QUOTED PASSAGE START

IndexError [E035] training recipe

I am trying to train on a gold dataset (an adjudicator did the review recipe).
This is my train command:

python -m prodigy train task_3_concepts_related_ILN_GOLD --ner ct_images_75_25_500_REVIEW --verbose

I am getting the following error:

IndexError: [E035] Error creating span with start 238 and end 15 for Doc of length 308.

I tried looking for the annotation that contained a start of 238 and end at 15, but I cant find any in the jsonl annotation file. Following along with IndexError in train recipe - Prodigy Support I also tried to find it by connecting to the database directly via python:

from prodigy.components.db import connect

db = connect()
examples = db.get_dataset("ct_images_75_25_500_REVIEW")

for i, example in enumerate(examples):
    if any((t['start'] == 238) and (t['end'] == 15)  for t in example['tokens']):
        print("found strange example at row {}".format(i))
        print(example)

With nothing returned

I then dropped the db and performed a db-in again to see if it gave anything different and its the same error.

Why could this be happening?

prodigy version: '1.11.7'

It's hard to say for sure what's going on, but let's try to figure it out :slight_smile:

The span error could be caused by an issue between two tokenisers. Do you remember how you labelled the data? Is it possible that two different tokenisers were used during labelling?

Could you share the full traceback?

Are there any docs that you can find with 308 tokens?

Hi koaning,

I found the document that is causing the issue. and its true, it seems to have:

"spans":[{"start":1253,"end":65,"token_start":238,"token_end":14,"label":"ATTENUATION"}]

why would there ever be a situation where a token start is larger than the end? This may sound dumb but is it possible that when highlighting the text (creating a span) when labeling if I were to highlight from right to left would do this?

This may sound dumb but is it possible that when highlighting the text (creating a span) when labeling if I were to highlight from right to left would do this?

QUOTED PASSAGE END
THE DATA START

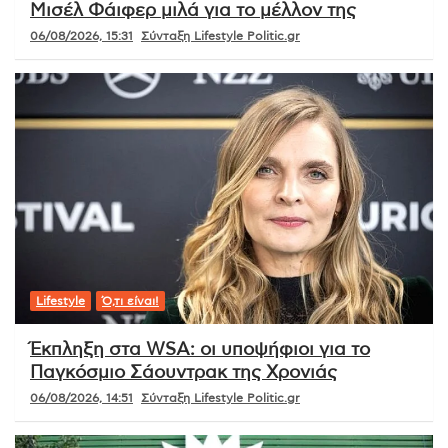
Μισέλ Φάιφερ μιλά για το μέλλον της
06/08/2026, 15:31
Σύνταξη Lifestyle Politic.gr
Lifestyle
Ό,τι είναι!
Έκπληξη στα WSA: οι υποψήφιοι για το
Παγκόσμιο Σάουντρακ της Χρονιάς
06/08/2026, 14:51
Σύνταξη Lifestyle Politic.gr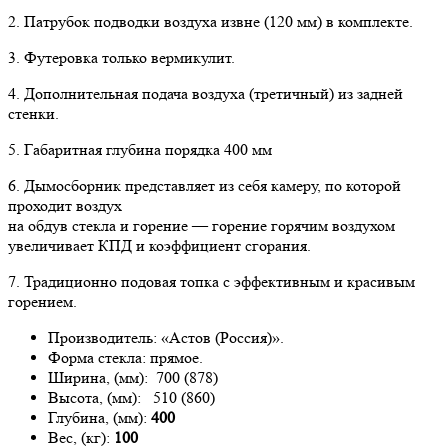
2. Патрубок подводки воздуха извне (120 мм) в комплекте.
3. Футеровка только вермикулит.
4. Дополнительная подача воздуха (третичный) из задней
стенки.
5. Габаритная глубина порядка 400 мм
6. Дымосборник представляет из себя камеру, по которой
проходит воздух
на обдув стекла и горение — горение горячим воздухом
увеличивает КПД и коэффициент сгорания.
7. Традиционно подовая топка с эффективным и красивым
горением.
Производитель: «Астов (Россия)».
Форма стекла: прямое.
Ширина, (мм): 700 (878)
Высота, (мм): 510 (860)
Глубина, (мм):
400
Вес, (кг):
100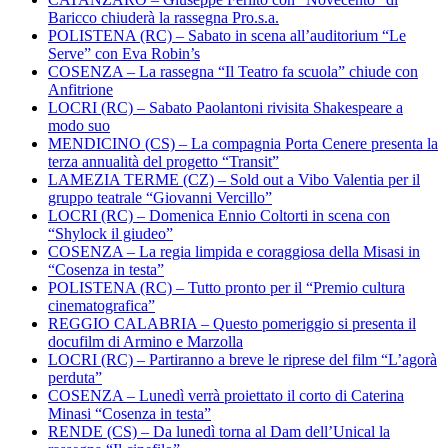
Baricco chiuderà la rassegna Pro.s.a.
POLISTENA (RC) – Sabato in scena all’auditorium “Le
Serve” con Eva Robin’s
COSENZA – La rassegna “Il Teatro fa scuola” chiude con
Anfitrione
LOCRI (RC) – Sabato Paolantoni rivisita Shakespeare a
modo suo
MENDICINO (CS) – La compagnia Porta Cenere presenta la
terza annualità del progetto “Transit”
LAMEZIA TERME (CZ) – Sold out a Vibo Valentia per il
gruppo teatrale “Giovanni Vercillo”
LOCRI (RC) – Domenica Ennio Coltorti in scena con
“Shylock il giudeo”
COSENZA – La regia limpida e coraggiosa della Misasi in
“Cosenza in testa”
POLISTENA (RC) – Tutto pronto per il “Premio cultura
cinematografica”
REGGIO CALABRIA – Questo pomeriggio si presenta il
docufilm di Armino e Marzolla
LOCRI (RC) – Partiranno a breve le riprese del film “L’agorà
perduta”
COSENZA – Lunedì verrà proiettato il corto di Caterina
Minasi “Cosenza in testa”
RENDE (CS) – Da lunedì torna al Dam dell’Unical la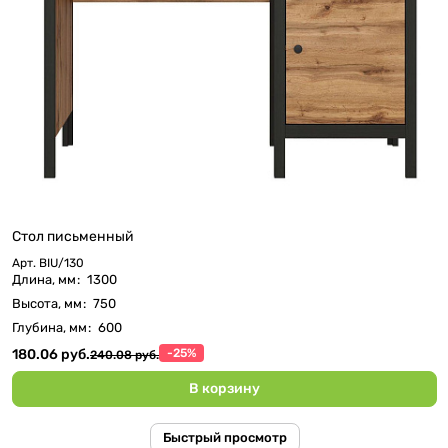
Стол письменный
Арт.
BIU/130
Длина, мм
:
1300
Высота, мм
:
750
Глубина, мм
:
600
180.06 руб.
-25%
240.08 руб.
В корзину
Быстрый просмотр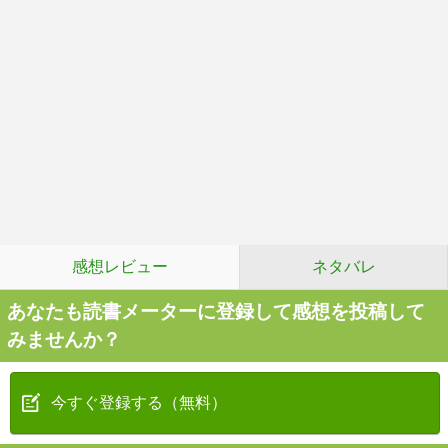
感想レビュー
ネタバレ
あなたも読書メーターに登録して感想を投稿して
みませんか？
今すぐ登録する（無料）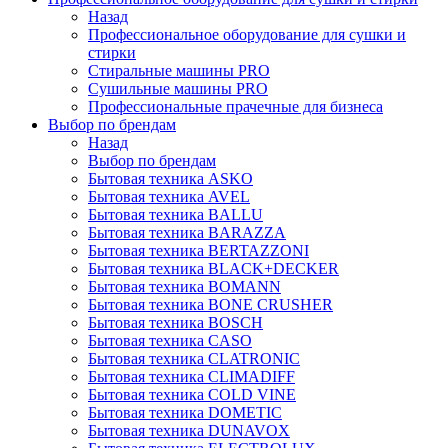
Назад
Профессиональное оборудование для сушки и
стирки
Стиральные машины PRO
Сушильные машины PRO
Профессиональные прачечные для бизнеса
Выбор по брендам
Назад
Выбор по брендам
Бытовая техника ASKO
Бытовая техника AVEL
Бытовая техника BALLU
Бытовая техника BARAZZA
Бытовая техника BERTAZZONI
Бытовая техника BLACK+DECKER
Бытовая техника BOMANN
Бытовая техника BONE CRUSHER
Бытовая техника BOSCH
Бытовая техника CASO
Бытовая техника CLATRONIC
Бытовая техника CLIMADIFF
Бытовая техника COLD VINE
Бытовая техника DOMETIC
Бытовая техника DUNAVOX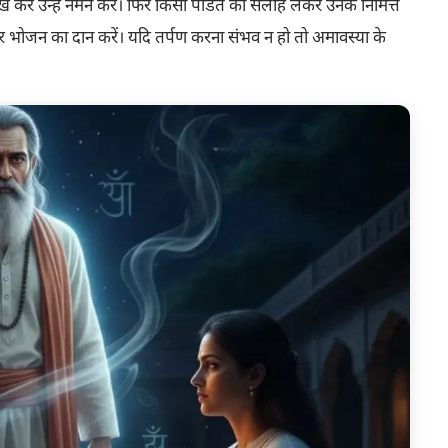
 रख कर उन्हे नमन करें। फिर किसी पंडित की सलाह लेकर उनके निमित्त
ो और भोजन का दान करें। यदि तर्पण करना संभव न हो तो अमावस्या के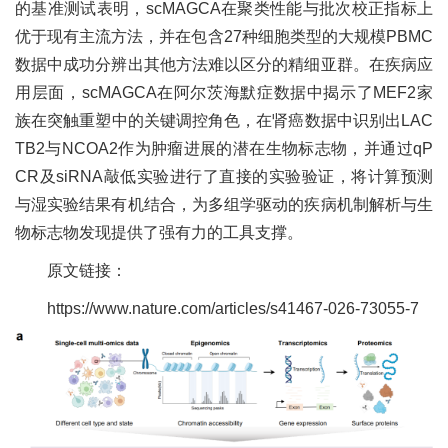
的基准测试表明，scMAGCA在聚类性能与批次校正指标上
优于现有主流方法，并在包含27种细胞类型的大规模PBMC
数据中成功分辨出其他方法难以区分的精细亚群。在疾病应
用层面，scMAGCA在阿尔茨海默症数据中揭示了MEF2家
族在突触重塑中的关键调控角色，在肾癌数据中识别出LAC
TB2与NCOA2作为肿瘤进展的潜在生物标志物，并通过qP
CR及siRNA敲低实验进行了直接的实验验证，将计算预测
与湿实验结果有机结合，为多组学驱动的疾病机制解析与生
物标志物发现提供了强有力的工具支撑。
原文链接：
https://www.nature.com/articles/s41467-026-73055-7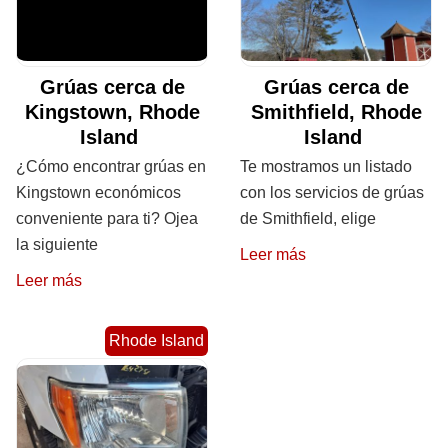
Grúas cerca de
Grúas cerca de
Kingstown, Rhode
Smithfield, Rhode
Island
Island
¿Cómo encontrar grúas en
Te mostramos un listado
Kingstown económicos
con los servicios de grúas
conveniente para ti? Ojea
de Smithfield, elige
la siguiente
Leer más
Leer más
Rhode Island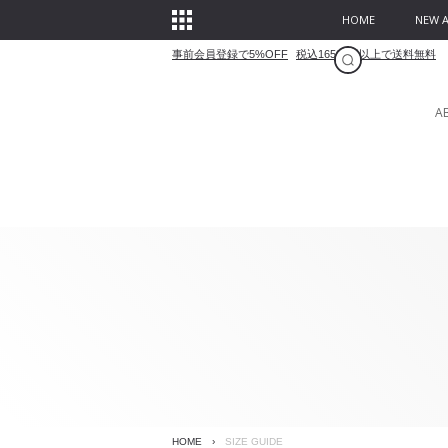
HOME
NEW A
事前会員登録で5%OFF
税込16500円以上で送料無料
A
HOME
›
SIZE GUIDE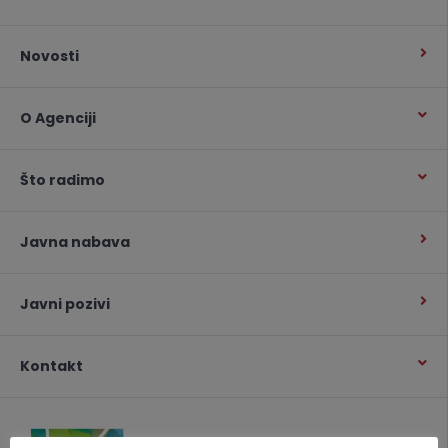
Novosti
O Agenciji
Što radimo
Javna nabava
Javni pozivi
Kontakt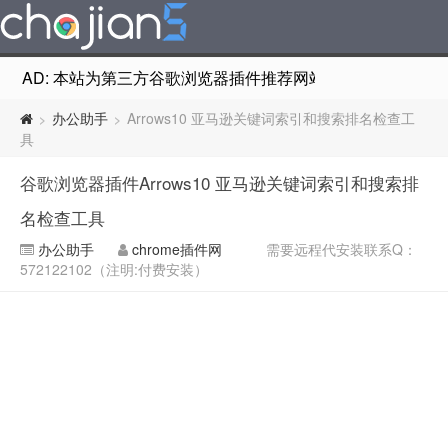
AD: 本站为第三方谷歌浏览器插件推荐网站，非Google Chr
办公助手
Arrows10 亚马逊关键词索引和搜索排名检查工
>
>
具
谷歌浏览器插件Arrows10 亚马逊关键词索引和搜索排
名检查工具
办公助手
chrome插件网
需要远程代安装联系Q：
572122102（注明:付费安装）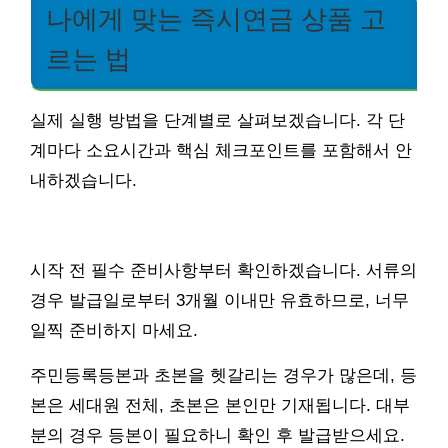
나에게 맞는 즉시연금 상품 고
르는 법
실제 실행 방법을 단계별로 살펴보겠습니다. 각 단
계마다 소요시간과 핵심 체크포인트를 포함해서 안
내하겠습니다.
시작 전 필수 준비사항부터 확인하겠습니다. 서류의
경우 발급일로부터 3개월 이내만 유효하므로, 너무
일찍 준비하지 마세요.
주민등록등본과 초본을 헷갈리는 경우가 많은데, 등
본은 세대원 전체, 초본은 본인만 기재됩니다. 대부
분의 경우 등본이 필요하니 확인 후 발급받으세요.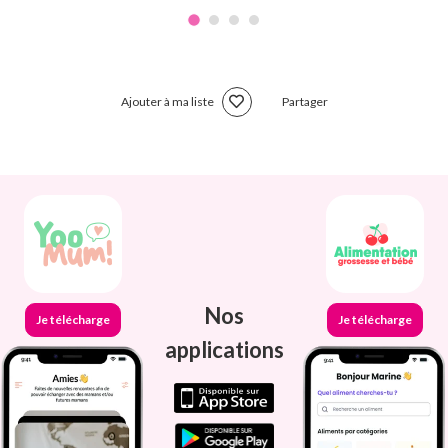
Ajouter à ma liste
Partager
Nos
Je télécharge
Je télécharge
applications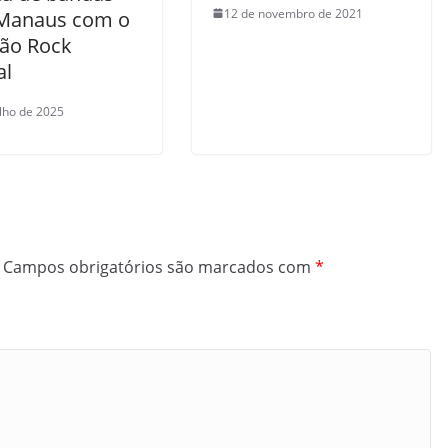
12 de novembro de 2021
 Manaus com o
oão Rock
al
ulho de 2025
Campos obrigatórios são marcados com
*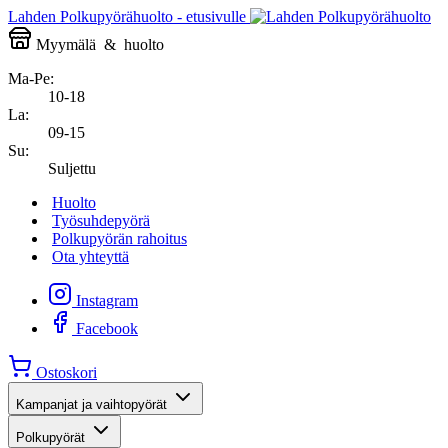
Lahden Polkupyörähuolto - etusivulle
Myymälä
&
huolto
Ma-Pe:
10-18
La:
09-15
Su:
Suljettu
Huolto
Työsuhdepyörä
Polkupyörän rahoitus
Ota yhteyttä
Instagram
Facebook
Ostoskori
Kampanjat ja vaihtopyörät
Polkupyörät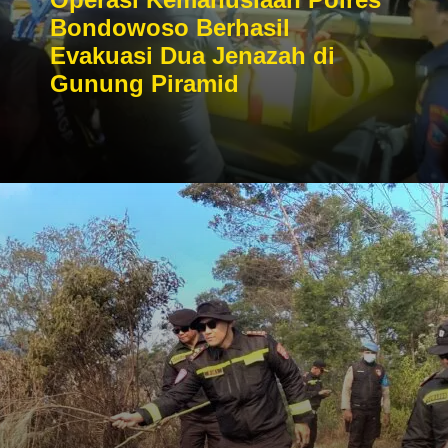
Bondowoso Berhasil
Evakuasi Dua Jenazah di
Gunung Piramid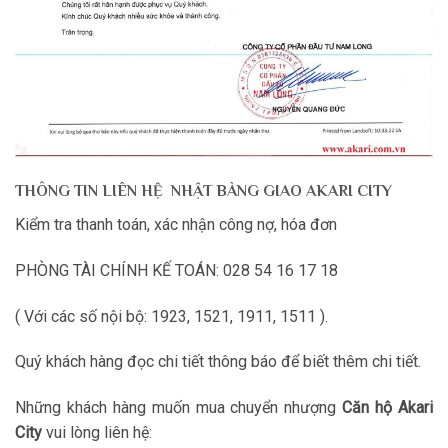
THÔNG TIN LIÊN HỆ NHẬT BÀNG GIAO AKARI CITY
Kiểm tra thanh toán, xác nhận công nợ, hóa đơn
PHÒNG TÀI CHÍNH KẾ TOÁN: 028 54 16 17 18
( Với các số nội bộ: 1923, 1521, 1911, 1511 ).
Quý khách hàng đọc chi tiết thông báo để biết thêm chi tiết.
Những khách hàng muốn mua chuyển nhượng
Căn hộ Akari
City
vui lòng liên hệ: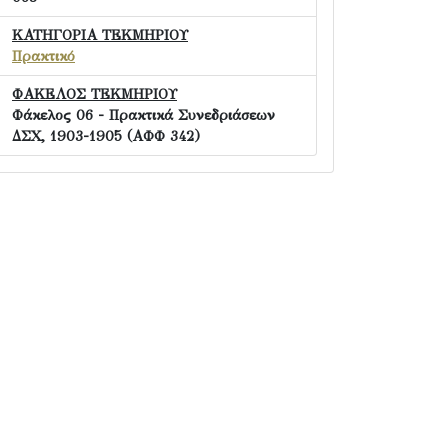
ΚΑΤΗΓΟΡΙΑ ΤΕΚΜΗΡΙΟΥ
Πρακτικό
ΦΑΚΕΛΟΣ ΤΕΚΜΗΡΙΟΥ
Φάκελος 06 - Πρακτικά Συνεδριάσεων
ΔΣΧ, 1903-1905 (ΑΦΦ 342)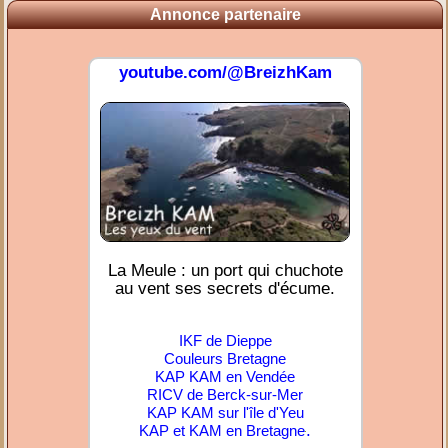
Annonce partenaire
youtube.com/@BreizhKam
La Meule : un port qui chuchote
au vent ses secrets d'écume.
IKF de Dieppe
Couleurs Bretagne
KAP KAM en Vendée
RICV de Berck-sur-Mer
KAP KAM sur l'île d'Yeu
.
KAP et KAM en Bretagne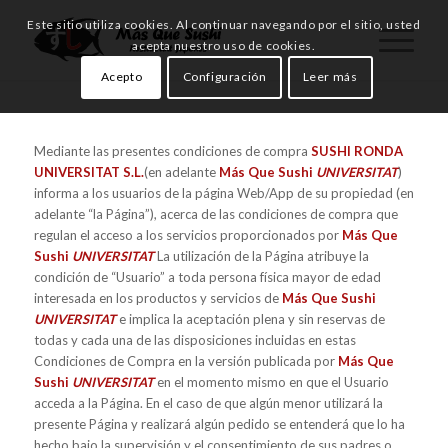
Este sitio utiliza cookies. Al continuar navegando por el sitio, usted
acepta nuestro uso de cookies.
Acepto
Configuración
Leer más
Mediante las presentes condiciones de compra
SUSHI RONDA
UNIVERSITAT S.L.
(en adelante
Más Que Sushi
UNIVERSITAT
)
informa a los usuarios de la página Web/App de su propiedad (en
adelante “la Página”), acerca de las condiciones de compra que
regulan el acceso a los servicios proporcionados por
Más Que
Sushi
UNIVERSITAT
La utilización de la Página atribuye la
condición de “Usuario” a toda persona física mayor de edad
interesada en los productos y servicios de
Más Que Sushi
UNIVERSITAT
e implica la aceptación plena y sin reservas de
todas y cada una de las disposiciones incluidas en estas
Condiciones de Compra en la versión publicada por
Más Que
Sushi
UNIVERSITAT
en el momento mismo en que el Usuario
acceda a la Página. En el caso de que algún menor utilizará la
presente Página y realizará algún pedido se entenderá que lo ha
hecho bajo la supervisión y el consentimiento de sus padres o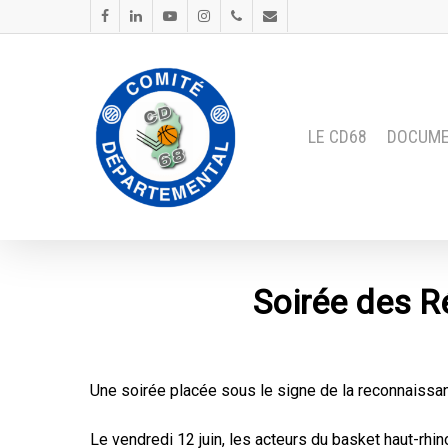
LE CD68
DOCUM
Soirée des R
Une soirée placée sous le signe de la reconnaissanc
Le vendredi 12 juin, les acteurs du basket haut-rhin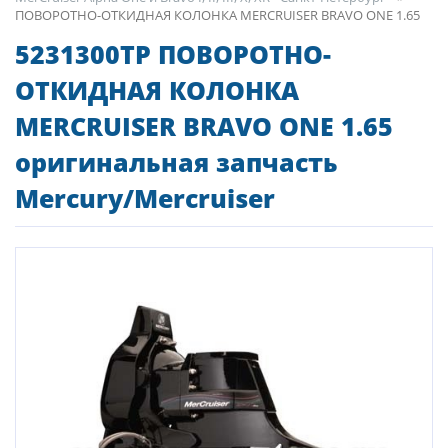
ПОВОРОТНО-ОТКИДНАЯ КОЛОНКА MERCRUISER BRAVO ONE 1.65
5231300TP ПОВОРОТНО-
ОТКИДНАЯ КОЛОНКА
MERCRUISER BRAVO ONE 1.65
оригинальная запчасть
Mercury/Mercruiser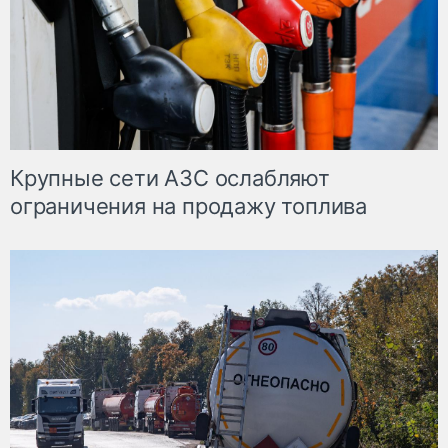
Крупные сети АЗС ослабляют
ограничения на продажу топлива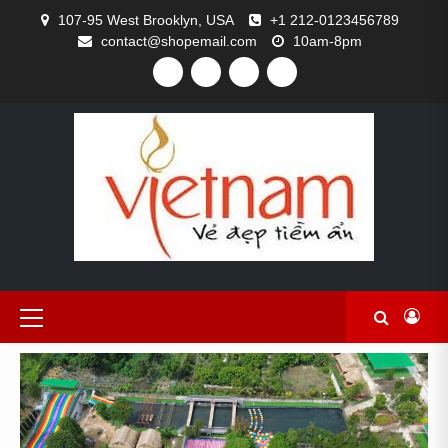
Skip
107-95 West Brooklyn, USA
+1 212-0123456789
to
contact@shopemail.com
10am-8pm
content
FACEBOOK
TWITTER
GITHUB
INSTAGRAM
Primary
Menu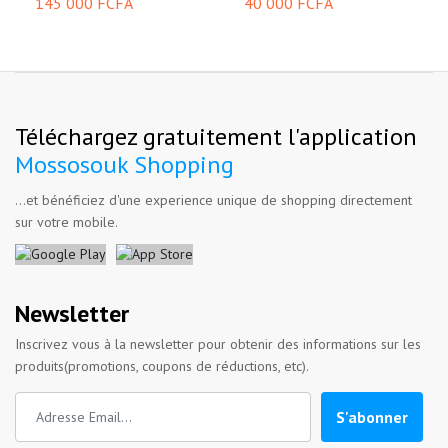
145 000 FCFA
40 000 FCFA
Téléchargez gratuitement l'application
Mossosouk Shopping
...et bénéficiez d'une experience unique de shopping directement
sur votre mobile.
Newsletter
Inscrivez vous à la newsletter pour obtenir des informations sur les
produits(promotions, coupons de réductions, etc).
S'abonner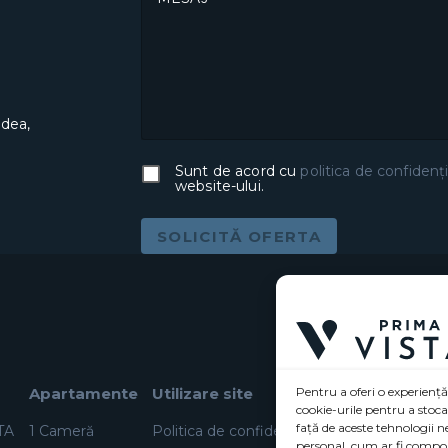
adea,
Sunt de acord cu
politica de confidenți
website-ului.
SOLICITĂ OFERTA
Apartamente
Utilizare site
Pentru a oferi o experiență
cookie-urile pentru a stoc
față de aceste tehnologii 
TA
1 Cameră
Politica de confidențialitate (UE)
personal, cum ar fi compor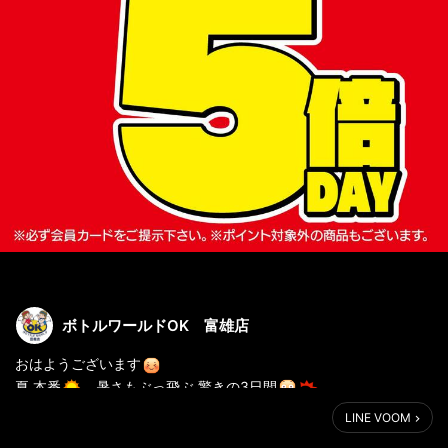
ボトルワールドOK 富雄店
おはようございます
夏 本番
暑さもぶっ飛ぶ 驚きの3日間
生鮮＆業務スーパーボトルワールドOKとフレッシュマートOKest
LINE VOOM
が、7月29日(土)～7月31日(月)に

THE DATA END

■ **TASKS TO CARRY OUT**
1. Answer these questions about the forum thread on the E035 training error.
(a) Which Prodigy version does the poster report using?
(b) What label is on the span found in the document causing the issue?
(c) What does the first reply suggest could cause the span error?
2. Carry on the forum thread about the E035 training error from where it stops.

■ **SET OF ANSWERS**
1.
(a) 1.11.7
(b) ATTENUATION
(c) A problem between two tokenizers, possibly from using two different tokenizers during labeling.

2.
This should not matter, but I am curious to see if I can reproduce this issue locally. Do you have the text that belongs to that document? Also, what tokeniser are you using? A custom one? What language are you working with? My gut feeling is that this is an issue related to the tokenizer, but it's hard to confirm without the actual example.

If you remove this one example, are there other examples that also show a similar issue?

Won't be able to give you the actual text (Confidential) but I can tell you that I did not specify a tokenizer, and I tried this with 2 different models, the default base model, and en_core_web_trf (that has its own tokenizer, I had not changed the pipeline once downloaded via spacy). How could I go about checking the tokenizer? My next step will be to remove the example.

Just to double-check, what version of spaCy are you running? Has the project always been using spaCy v3?

As the docs mention here, spaCy v3 introduced some features that deal with token alignment. So if there's an older version of spaCy that was used, that might explain what we're seeing.

Hi koaning,

I was able to fix the issue by eliminating the offending text. I did this by printing out the actual text in

conda_envs/opioid_phenotypes/lib/python3.9/site-packages/prodigy/recipes/data_utils.py

Thank you for your help.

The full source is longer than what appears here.